Transcribed page contents
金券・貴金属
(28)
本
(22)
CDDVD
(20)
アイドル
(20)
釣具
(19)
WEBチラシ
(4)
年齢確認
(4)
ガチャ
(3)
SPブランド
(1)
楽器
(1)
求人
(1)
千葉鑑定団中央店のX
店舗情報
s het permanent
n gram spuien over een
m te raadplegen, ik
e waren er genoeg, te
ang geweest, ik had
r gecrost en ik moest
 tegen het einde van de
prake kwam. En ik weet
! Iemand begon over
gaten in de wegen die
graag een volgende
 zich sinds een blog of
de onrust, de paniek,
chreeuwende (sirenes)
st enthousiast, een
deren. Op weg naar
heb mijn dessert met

---

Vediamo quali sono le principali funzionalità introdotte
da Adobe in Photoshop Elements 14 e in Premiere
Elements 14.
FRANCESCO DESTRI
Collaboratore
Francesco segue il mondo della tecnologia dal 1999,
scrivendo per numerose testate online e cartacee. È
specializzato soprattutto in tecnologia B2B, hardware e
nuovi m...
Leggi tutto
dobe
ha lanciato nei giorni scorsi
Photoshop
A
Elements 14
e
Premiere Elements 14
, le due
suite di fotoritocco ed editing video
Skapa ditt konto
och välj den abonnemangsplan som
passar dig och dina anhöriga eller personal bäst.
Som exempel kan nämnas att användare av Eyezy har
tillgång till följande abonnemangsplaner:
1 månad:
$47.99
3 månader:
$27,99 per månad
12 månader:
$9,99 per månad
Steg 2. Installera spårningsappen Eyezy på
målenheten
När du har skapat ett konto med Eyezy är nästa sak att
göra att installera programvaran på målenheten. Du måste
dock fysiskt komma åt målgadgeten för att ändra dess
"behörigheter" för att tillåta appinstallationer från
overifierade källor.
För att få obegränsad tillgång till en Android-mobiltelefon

→ **Problem description**: Work through the records line by line and tally those with the word "Eyezy". Report only the total.

→ **Finished task**: 3